Calculating correlation coefficients is often starting point before more advanced steps take place. In big data world often both long (big data) and wide (many features) data is analyzed across complex structure using in-group correlations (calculations across multiple subsets). Aster R big data analytics offers various methods to calculate correlations at scale in big data settings. They differ in functionality, performance, etc. that could be implementation and could be summarized in the table below:
| Method / Properties | Feature Permutations | Group Calculations | SQL-MR | In-database R |
|---|---|---|---|---|
| Aster R ta.cor | N | N | Y | N |
| Aster R ta.tapply (in-database) | N | Y | N | Y |
| toaster computeCorrelations | Y | Y | Y | N |
Load Aster R (which in turn loads RODBC) and make ODBC connection to Aster.

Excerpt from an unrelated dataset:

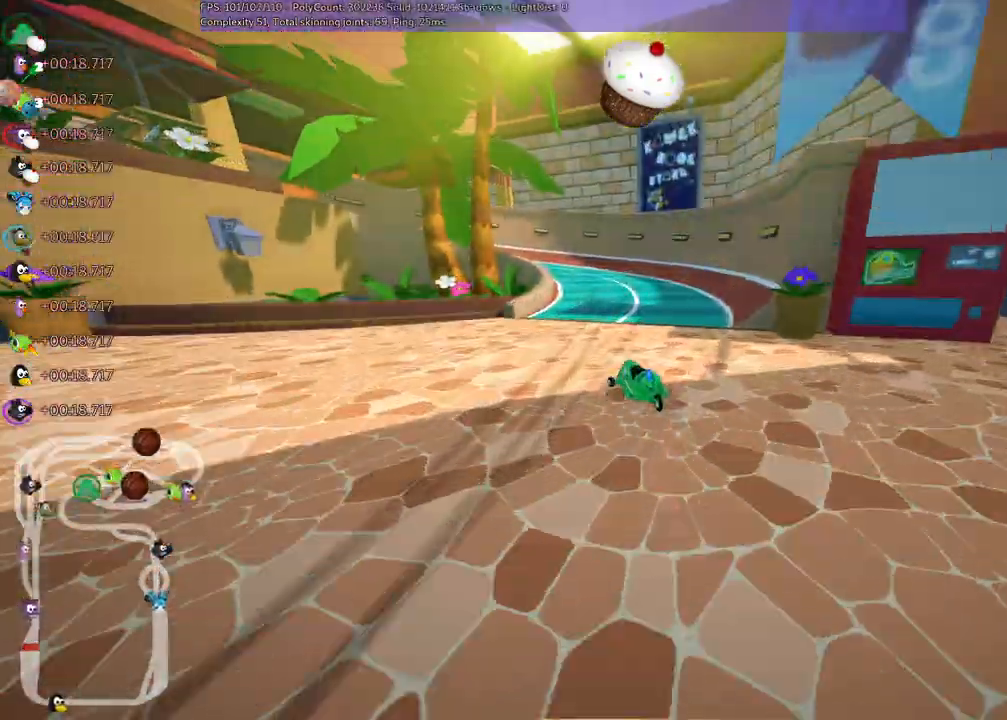
{"keys": ["left", "m", "up"]}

This connection is saved into conn object for use with toaster package.
library(TeradataAsterR)
## Loading required package: RODBC
library(toaster)
library(ggplot2)
library(ggthemes)
library(reshape2)
conn = ta.connect("PreSalesCluster1-dallas", database ='dallas')
options(warn=-1)
Lahman baseball database (Aster script to create it can be found here) has the table batting with batting stats per player per year per single stint with a team.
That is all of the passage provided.